Get it together, and organize your prompts.

Readme

RiotPrompt

A powerful, flexible prompt building library and CLI tool for AI applications with zero hardcoded assumptions.

Features

  • Structured Prompts: Treat prompts as code with specialized sections for Persona, Instructions, Context, and more.
  • Advanced Prompt Strategies: First-class support for Constraints, Tone, Few-Shot Examples, Reasoning Steps, Response Format, and Safeguards.
  • Model Alignment: Automatically adapts prompt structure to match the specific expectations of each model provider:
    • Anthropic (Claude): Places Personas, Roles, Tone, and Constraints into the system parameter. Additionally, converts schema definitions into forced Tool Use calls, extracting structured results to match OpenAI's output format.
    • OpenAI: Maps generic roles to the appropriate system or developer (for O-series) messages.
    • Gemini: Structurally adapts components into System Instructions and content parts. For structured outputs, it automatically transforms JSON schemas into Gemini's responseSchema format, ensuring strict adherence to the defined structure.
  • CLI Tool: Scaffold, manage, process, and execute prompts directly from the terminal.
  • Model Agnostic: Format prompts for different models (GPT-4, Claude, Gemini, etc.) automatically.
  • Execution Engine: Run prompts against OpenAI, Anthropic, or Gemini APIs directly.
  • Portable: Serialize prompts to JSON or XML for easy exchange between systems.
  • Type-Safe: Full TypeScript support with excellent IntelliSense.

Installation

npm install riotprompt

CLI Usage

RiotPrompt comes with a command-line interface to help you organize, process, and execute prompts.

1. Create a Prompt

Scaffold a new prompt directory structure:

# Create a new prompt in 'my-prompt' directory
npx riotprompt create my-prompt --persona "You are a data expert."

# Import an existing prompt from JSON or XML
npx riotprompt create my-prompt --import existing-prompt.json

This creates a structured directory:

my-prompt/
├── persona.md          # System prompt / Persona definition
├── instructions.md     # Main task instructions
└── context/            # Directory for reference files (data.json, docs.md)

2. Process a Prompt

Compile a prompt directory (or file) into a formatted payload for an LLM, or export it to other formats.

# Format for GPT-4 (output to console)
npx riotprompt process my-prompt -m gpt-4

# Export to JSON (useful for API integrations)
npx riotprompt process my-prompt --format json --output prompt.json

# Export to XML
npx riotprompt process my-prompt --format xml --output prompt.xml

3. Execute a Prompt

Run the prompt directly against an LLM provider.

Provider Setup & API Keys

RiotPrompt supports multiple LLM providers. You'll need to obtain an API key for the provider you wish to use and set it as an environment variable (recommended) or pass it via the -k flag.

Coordinate change listings

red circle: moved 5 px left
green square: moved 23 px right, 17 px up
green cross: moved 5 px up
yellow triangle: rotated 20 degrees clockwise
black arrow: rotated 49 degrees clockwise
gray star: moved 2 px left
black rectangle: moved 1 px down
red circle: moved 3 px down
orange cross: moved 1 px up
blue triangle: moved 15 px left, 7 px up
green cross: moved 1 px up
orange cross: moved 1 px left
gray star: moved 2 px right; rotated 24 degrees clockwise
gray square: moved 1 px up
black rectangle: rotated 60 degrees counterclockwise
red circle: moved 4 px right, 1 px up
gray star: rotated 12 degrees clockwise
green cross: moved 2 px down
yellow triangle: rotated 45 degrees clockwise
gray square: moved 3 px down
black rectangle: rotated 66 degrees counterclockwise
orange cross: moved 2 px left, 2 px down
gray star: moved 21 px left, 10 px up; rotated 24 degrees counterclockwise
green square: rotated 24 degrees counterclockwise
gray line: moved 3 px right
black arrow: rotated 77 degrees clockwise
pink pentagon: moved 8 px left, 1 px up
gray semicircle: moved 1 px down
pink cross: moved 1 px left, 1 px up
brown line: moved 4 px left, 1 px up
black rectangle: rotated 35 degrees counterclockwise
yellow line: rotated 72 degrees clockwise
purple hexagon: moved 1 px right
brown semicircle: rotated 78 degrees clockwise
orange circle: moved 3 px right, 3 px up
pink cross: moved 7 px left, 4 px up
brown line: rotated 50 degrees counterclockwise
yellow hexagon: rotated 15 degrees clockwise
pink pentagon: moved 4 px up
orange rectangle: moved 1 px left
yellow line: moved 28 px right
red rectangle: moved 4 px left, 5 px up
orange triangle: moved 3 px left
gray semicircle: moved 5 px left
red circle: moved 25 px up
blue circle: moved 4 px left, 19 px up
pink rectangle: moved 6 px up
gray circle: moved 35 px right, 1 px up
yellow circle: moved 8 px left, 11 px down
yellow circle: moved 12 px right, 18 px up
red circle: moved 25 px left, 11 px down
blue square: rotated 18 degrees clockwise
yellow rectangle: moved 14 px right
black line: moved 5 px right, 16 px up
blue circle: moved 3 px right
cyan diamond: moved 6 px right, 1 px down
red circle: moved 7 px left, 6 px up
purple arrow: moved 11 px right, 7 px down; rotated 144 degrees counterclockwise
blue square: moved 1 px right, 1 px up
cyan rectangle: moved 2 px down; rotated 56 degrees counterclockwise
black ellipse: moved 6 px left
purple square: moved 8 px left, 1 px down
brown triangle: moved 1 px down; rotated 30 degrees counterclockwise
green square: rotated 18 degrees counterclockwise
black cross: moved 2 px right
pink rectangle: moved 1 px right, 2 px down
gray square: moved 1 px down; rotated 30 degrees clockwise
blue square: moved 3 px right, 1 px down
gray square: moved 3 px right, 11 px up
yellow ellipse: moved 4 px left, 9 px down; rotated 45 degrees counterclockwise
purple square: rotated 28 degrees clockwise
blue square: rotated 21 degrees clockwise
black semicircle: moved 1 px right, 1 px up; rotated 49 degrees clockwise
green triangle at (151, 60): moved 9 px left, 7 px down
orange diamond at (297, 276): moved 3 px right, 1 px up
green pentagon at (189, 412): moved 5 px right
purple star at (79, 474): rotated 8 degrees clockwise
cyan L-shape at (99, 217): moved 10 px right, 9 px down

[Exercise requirements]
#1 In the RiotPrompt readme, which file in a newly scaffolded prompt directory holds the main task instructions?
#2 Extend the RiotPrompt readme, picking up after its last sentence.
None of the items are needed here.

[Per-task outputs]
#1 instructions.md

#2
Google Gemini
  1. Get API Key: Visit Google AI Studio, sign in, and click "Get API key".
  2. Set Environment Variable: GEMINI_API_KEY
  3. Available Models: Check the Gemini models documentation. Common models include gemini-1.5-pro, gemini-1.5-flash.
OpenAI
  1. Get API Key: Go to the OpenAI Platform, sign up/login, and create a new secret key.
  2. Set Environment Variable: OPENAI_API_KEY
  3. Available Models: See OpenAI Models. Common models: gpt-4o, gpt-4-turbo, gpt-3.5-turbo.
Anthropic (Claude)
  1. Get API Key: Access the Anthropic Console and generate an API key.
  2. Set Environment Variable: ANTHROPIC_API_KEY
  3. Available Models: View Claude Models. Common models: claude-3-opus-20240229, claude-3-sonnet-20240229.

Example .env file:

OPENAI_API_KEY=sk-...
ANTHROPIC_API_KEY=sk-ant-...
GEMINI_API_KEY=AIza...

Commands:

# Run with default model (usually gpt-4)
npx riotprompt execute my-prompt

# Run with specific model
npx riotprompt execute my-prompt -m claude-3-opus

# Run with explicit API key (overrides env)
npx riotprompt execute my-prompt -m gpt-4 -k sk-proj-...

# Control parameters
npx riotprompt execute my-prompt -t 0.7 --max-tokens 1000

Configuration

You can configure defaults using a riotprompt.yaml file in your project root:

defaultModel: "gpt-4"
promptsDir: "./prompts"
outputDir: "./output"

Library Usage

You can also use RiotPrompt programmatically in your application.

import { cook, registerTemplates } from 'riotprompt';

// Advanced prompt creation
import { z } from "zod";

const prompt = await cook({
  basePath: __dirname,
  persona: { content: 'You are a helpful AI assistant' },
  // ...
  // Structured Output with Zod
  schema: z.object({
      summary: z.string(),
      tags: z.array(z.string()),
      confidence: z.number().min(0).max(1)
  })
});

// Register and use templates
registerTemplates({
  'analysis': {
    persona: { content: 'You are an expert analyst' },
    instructions: [{ content: 'Provide detailed analysis' }],
  },
});

const analysisPrompt = await cook({
  basePath: __dirname,
  template: 'analysis',
  content: [{ content: dataToAnalyze, title: 'Data' }],
});

Documentation

Full documentation is available at https://tobrien.github.io/riotprompt/.

You can also explore the guides in the source:

Philosophy

RiotPrompt is designed to be completely generic and unopinionated. Unlike other prompt libraries that assume specific use cases, RiotPrompt provides the building blocks for any prompt-based application while maintaining type safety and developer experience.

Architecture

  • Cook Function: Core prompt creation engine
  • Template System: Reusable configuration patterns
  • Content Processing: Flexible content handling (files, directories, inline)
  • Override System: Hierarchical customization
  • Type Safety: Full TypeScript support throughout

Contributing

Contributions are welcome! Please see our Contributing Guide for details.

License

Apache-2.0 License - see LICENSE for details.


Build better prompts, faster.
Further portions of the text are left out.